Exploring ephemeral ice caves
No trip to Juneau is complete without exploring its glaciers. On my final full day in town, I took advantage of perhaps the best way of exploring the area: with a pair of hiking boots.
I joined a guided trip with Above and Beyond Alaska on the West Glacier Trail, a strenuous seven-mile, round-trip hike to the ice caves at the toe of Mendenhall Glacier. Its proximity to town makes Mendenhall Glacier an appealing day hike, one of a score in the fjords and old-growth forests of the Juneau area. (Because of the potential instability of the ice caves as they gradually thaw and thin throughout the summer, it’s wise to visit them with a guide who can suss out their stability before entering.)
After getting our group equipped with crampons, climbing harnesses, and helmets in the parking lot, our guides navigated the braided, sometimes boggy, network of footpaths that trace the west shore of Mendenhall Lake.
Shouldering aside the alder branches, we climbed the bare bedrock above the lake, long grooves in the rock evidence of the glacier’s grinding advance millennia ago. Markers along the trail show the glacier’s retreat, which has accelerated in recent decades.
Here we had our first glimpse of the scalloped and sun-cupped toe of the glacier, shepherded into the valley by a quartet of peaks: McGinnis Mountain, Mount Stroller White, Mount Wrather, and Bullard Mountain. Below us, kayakers plied the lake, its green hue a result of flecks of minerals mixed into the water from the melting ice.
Reaching the mouth of the ice caves, we donned helmets while our guides probed the cave walls. Given the all-clear, we stepped into another world. Just above our heads, opaque waves of ice let in a pale light that illuminated the meltwater creek at our feet. Our guides pointed out the diminished form of the wall of an early-summer ice cave, noting that the cave in which we were standing would likely be gone by the end of summer; on this mid-August day only a few frozen foundation pieces remained, these due to disappear by September.
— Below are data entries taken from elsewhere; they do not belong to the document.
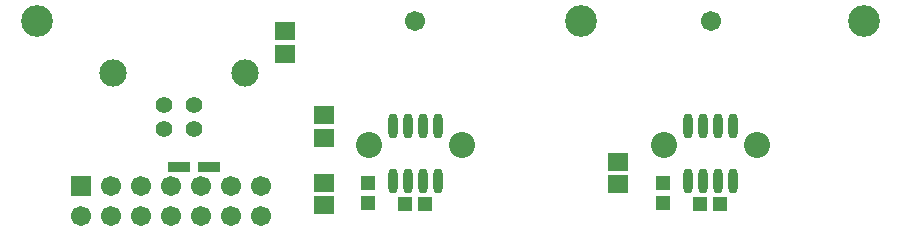
<source format=gbs>
G04 Layer_Color=16711935*
%FSLAX23Y23*%
%MOIN*%
G70*
G01*
G75*
%ADD33C,0.067*%
%ADD34R,0.067X0.067*%
%ADD35C,0.067*%
%ADD36C,0.091*%
%ADD37C,0.055*%
%ADD38C,0.106*%
%ADD39C,0.087*%
%ADD40R,0.067X0.059*%
%ADD41R,0.051X0.047*%
%ADD42R,0.047X0.051*%
%ADD43O,0.032X0.083*%
%ADD44R,0.028X0.036*%
%ADD45R,0.020X0.014*%
D33*
X275Y-335D02*
D03*
Y-235D02*
D03*
X175D02*
D03*
Y-335D02*
D03*
D34*
X-325Y-235D02*
D03*
D35*
Y-335D02*
D03*
X-225Y-235D02*
D03*
Y-335D02*
D03*
X-125Y-235D02*
D03*
Y-335D02*
D03*
X-25Y-235D02*
D03*
Y-335D02*
D03*
X75D02*
D03*
Y-235D02*
D03*
X787Y315D02*
D03*
X1772D02*
D03*
D36*
X-219Y144D02*
D03*
X219D02*
D03*
D37*
X49Y-42D02*
D03*
Y37D02*
D03*
X-49Y-42D02*
D03*
Y37D02*
D03*
D38*
X2283Y315D02*
D03*
X-472D02*
D03*
X1339D02*
D03*
D39*
X943Y-98D02*
D03*
X632D02*
D03*
X1616D02*
D03*
X1927D02*
D03*
D40*
X485Y-223D02*
D03*
Y-297D02*
D03*
X355Y208D02*
D03*
Y282D02*
D03*
X485Y-72D02*
D03*
Y2D02*
D03*
X1465Y-227D02*
D03*
Y-153D02*
D03*
D41*
X1805Y-295D02*
D03*
X1738D02*
D03*
X821D02*
D03*
X754D02*
D03*
D42*
X630Y-222D02*
D03*
Y-289D02*
D03*
X1614Y-222D02*
D03*
Y-289D02*
D03*
D43*
X1847Y-218D02*
D03*
X1797D02*
D03*
X1747D02*
D03*
X1697D02*
D03*
X1847Y-33D02*
D03*
X1797D02*
D03*
X1747D02*
D03*
X1697D02*
D03*
X712D02*
D03*
X762D02*
D03*
X812D02*
D03*
X862D02*
D03*
X712Y-218D02*
D03*
X762D02*
D03*
X812D02*
D03*
X862D02*
D03*
D44*
X24Y-170D02*
D03*
X0D02*
D03*
X-24D02*
D03*
X125D02*
D03*
X101D02*
D03*
X77D02*
D03*
D45*
X-12D02*
D03*
X89D02*
D03*
M02*

</source>
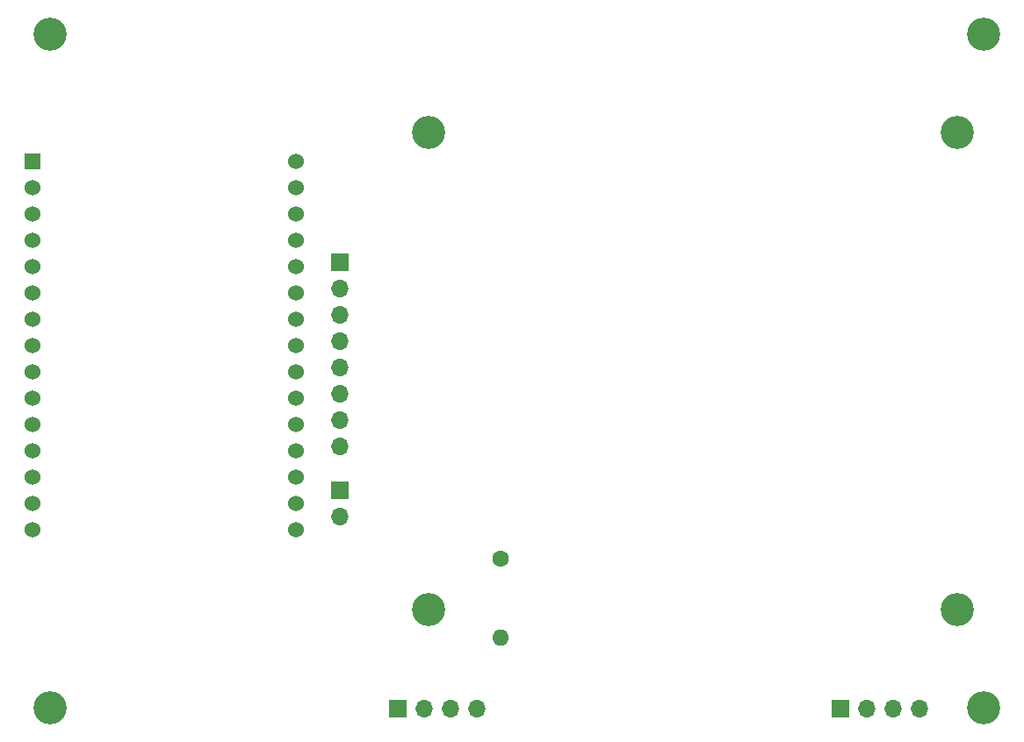
<source format=gbs>
%TF.GenerationSoftware,KiCad,Pcbnew,(5.1.10)-1*%
%TF.CreationDate,2021-12-02T13:25:04+01:00*%
%TF.ProjectId,BlindController,426c696e-6443-46f6-9e74-726f6c6c6572,rev?*%
%TF.SameCoordinates,Original*%
%TF.FileFunction,Soldermask,Bot*%
%TF.FilePolarity,Negative*%
%FSLAX46Y46*%
G04 Gerber Fmt 4.6, Leading zero omitted, Abs format (unit mm)*
G04 Created by KiCad (PCBNEW (5.1.10)-1) date 2021-12-02 13:25:04*
%MOMM*%
%LPD*%
G01*
G04 APERTURE LIST*
%ADD10O,1.600000X1.600000*%
%ADD11C,1.600000*%
%ADD12O,1.700000X1.700000*%
%ADD13R,1.700000X1.700000*%
%ADD14C,3.200000*%
%ADD15C,1.524000*%
%ADD16R,1.524000X1.524000*%
G04 APERTURE END LIST*
D10*
%TO.C,R1*%
X108458000Y-128270000D03*
D11*
X108458000Y-120650000D03*
%TD*%
D12*
%TO.C,KEYBOARD1*%
X106172000Y-135128000D03*
X103632000Y-135128000D03*
X101092000Y-135128000D03*
D13*
X98552000Y-135128000D03*
%TD*%
D12*
%TO.C,ENCODER1*%
X148844000Y-135128000D03*
X146304000Y-135128000D03*
X143764000Y-135128000D03*
D13*
X141224000Y-135128000D03*
%TD*%
D14*
%TO.C,REF\u002A\u002A*%
X101500000Y-79500000D03*
%TD*%
%TO.C,REF\u002A\u002A*%
X152500000Y-79500000D03*
%TD*%
%TO.C,REF\u002A\u002A*%
X152500000Y-125500000D03*
%TD*%
%TO.C,REF\u002A\u002A*%
X101500000Y-125500000D03*
%TD*%
D12*
%TO.C,5V_CONN1*%
X92964000Y-116586000D03*
D13*
X92964000Y-114046000D03*
%TD*%
D14*
%TO.C,REF\u002A\u002A*%
X65000000Y-70000000D03*
%TD*%
%TO.C,REF\u002A\u002A*%
X155000000Y-70000000D03*
%TD*%
%TO.C,REF\u002A\u002A*%
X155000000Y-135000000D03*
%TD*%
%TO.C,REF\u002A\u002A*%
X65000000Y-135000000D03*
%TD*%
D12*
%TO.C,MOTOR_CONTROLLER1*%
X92964000Y-109780000D03*
X92964000Y-107240000D03*
X92964000Y-104700000D03*
X92964000Y-102160000D03*
X92964000Y-99620000D03*
X92964000Y-97080000D03*
X92964000Y-94540000D03*
D13*
X92964000Y-92000000D03*
%TD*%
D15*
%TO.C,U1*%
X88700000Y-82265500D03*
X88700000Y-84805500D03*
X88700000Y-87345500D03*
X88700000Y-89885500D03*
X88700000Y-92425500D03*
X88700000Y-94965500D03*
X88700000Y-97505500D03*
X88700000Y-100045500D03*
X88700000Y-102585500D03*
X88700000Y-105125500D03*
X88700000Y-107665500D03*
X88700000Y-110205500D03*
X88700000Y-112745500D03*
X88700000Y-115285500D03*
X88700000Y-117825500D03*
X63300000Y-117825500D03*
X63300000Y-115285500D03*
X63300000Y-112745500D03*
X63300000Y-110205500D03*
X63300000Y-107665500D03*
X63300000Y-105125500D03*
X63300000Y-102585500D03*
X63300000Y-100045500D03*
X63300000Y-97505500D03*
X63300000Y-94965500D03*
X63300000Y-92425500D03*
X63300000Y-89885500D03*
X63300000Y-87345500D03*
X63300000Y-84805500D03*
D16*
X63300000Y-82265500D03*
%TD*%
M02*

</source>
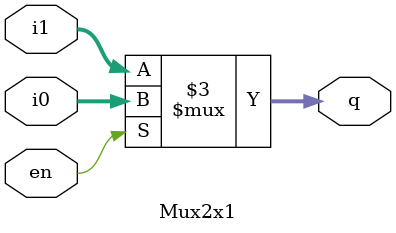
<source format=sv>
`timescale 1ns / 1ps


module Mux2x1(
    input logic en,
    input logic [3:0] i0, i1,
    output logic [3:0] q
    );
    always@(en, i0, i1)
    begin
        if (en)
            q <= i0;
        else
            q <= i1;
    end
endmodule

</source>
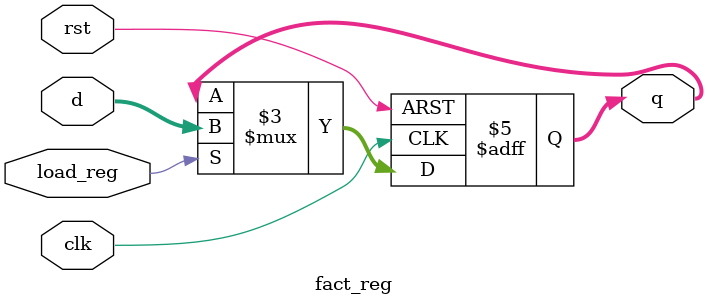
<source format=v>
`timescale 1ns / 1ps


module fact_reg #(parameter w = 32) (
        input wire clk, rst, load_reg,
        input wire [w-1:0] d,
        output reg [w-1:0] q
    );
    
    always @ (posedge clk, posedge rst)
        if (rst) q <= 0;
        else if (load_reg) q <= d;
        else q <= q;
        
endmodule

</source>
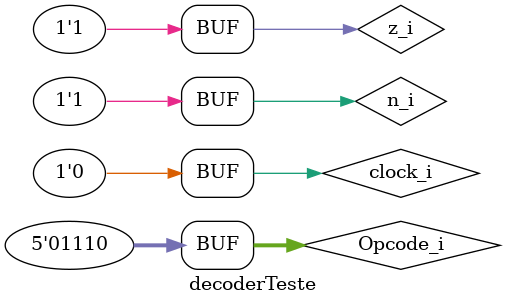
<source format=v>
`timescale 10 ns / 10 ns

module decoderTeste;

//Inputs
reg clock_i;
reg [4:0] Opcode_i;
reg n_i;
reg z_i;

//Outputs
wire Branch_o;
wire Wrpc_o;
wire [1:0] SelA_o;
wire SelB_o;
wire Wracc_o;
wire Op_o;
wire Wrram_o;

decoder DUT(clock_i, Opcode_i, n_i, z_i, Branch_o, Wrpc_o, SelA_o, SelB_o, Wracc_o, Op_o, Wrram_o);
initial
	begin

	clock_i = 1'b0;
	Opcode_i [4:0] = 5'b0000;
	n_i = 1'b0;
	z_i = 1'b0;

	#10 clock_i = 1'b1; //Testa HLT: Espera-se que todos as saídas se mantenham 
	
	#10 Opcode_i = 5'b00001; clock_i = 1'b0;
	
	#10 clock_i = 1'b1;//Testa STO  
	
	#10 Opcode_i = 5'b00010; clock_i = 1'b0;
	
	#10 clock_i = 1'b1;//Testa LD
	
	#10 Opcode_i = 5'b00011; clock_i = 1'b0;
	
	#10 clock_i = 1'b1;//Testa LDI
	
	#10 Opcode_i = 5'b00100; clock_i = 1'b0;
	
	#10 clock_i = 1'b1;//Testa ADD
	
	#10 Opcode_i = 5'b00101; clock_i = 1'b0;
	
	#10 clock_i = 1'b1;//Testa ADDI
	
	#10 Opcode_i = 5'b00110; clock_i = 1'b0;
	
	#10 clock_i = 1'b1;//Testa SUB
	
	#10 Opcode_i = 5'b00111; clock_i = 1'b0;
	
	#10 clock_i = 1'b1;//Testa SUBI
	
	//Teste operações de desvio
	
	#10 Opcode_i = 5'b01000; z_i = 1'b1; clock_i = 1'b0;
	
	#10 clock_i = 1'b1;//Testa BEQ
	
	#10 Opcode_i = 5'b01001; z_i = 1'b0; clock_i = 1'b0;
	
	#10 clock_i = 1'b1;//Testa BNE
	
	#10 Opcode_i = 5'b01010; clock_i = 1'b0;
	
	#10 clock_i = 1'b1;//Testa BGT
	
	#10 Opcode_i = 5'b01011; clock_i = 1'b0;
	
	#10 clock_i = 1'b1;//Testa BGE
	
	#10 Opcode_i = 5'b01100; n_i = 1'b1; clock_i = 1'b0;
	
	#10 clock_i = 1'b1;//Testa BLT
	
	#10 Opcode_i = 5'b01101; z_i = 1'b1; n_i = 1'b1; clock_i = 1'b0;
	
	#10 clock_i = 1'b1;//Testa BLE
	
	#10 Opcode_i = 5'b01110; clock_i = 1'b0;
	
	#10 clock_i = 1'b1;//Testa JMP
	
	#10 clock_i= 1'b0; //end
	
	end
endmodule 
</source>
Back outside the caves, we cinched tight our crampons before kick-stepping our way onto the surface of the glacier. Here, between a moody sky mirrored in the blue-white expanse of ice, we looked upon a landscape both implacable and impermanent. The glacier on which we stood had carved the valley before us, scooping a lake out of its surface. But it also created the delicate ice caves that welcomed visitors for only a few short months each summer. In the distance, Alaska’s capital bustled.